About this exercise: Print the data that follows word for word, leaving out any picture.

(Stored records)
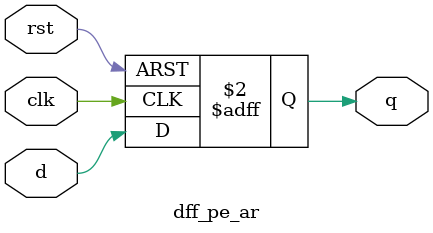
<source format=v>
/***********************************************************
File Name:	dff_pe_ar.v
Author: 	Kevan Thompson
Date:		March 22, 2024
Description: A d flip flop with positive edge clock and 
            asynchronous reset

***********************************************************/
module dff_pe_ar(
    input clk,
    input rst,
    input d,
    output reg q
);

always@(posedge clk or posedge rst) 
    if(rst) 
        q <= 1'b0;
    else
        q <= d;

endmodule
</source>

Response below:
<source format=v>
/***********************************************************
File Name:	dff_pe_ar.v
Author: 	Kevan Thompson
Date:		March 22, 2024
Description: A d flip flop with positive edge clock and 
            asynchronous reset

***********************************************************/
module dff_pe_ar(
    input clk,
    input rst,
    input d,
    output reg q
);

always@(posedge clk or posedge rst) 
    if(rst) 
        q <= 1'b0;
    else
        q <= d;

endmodule
</source>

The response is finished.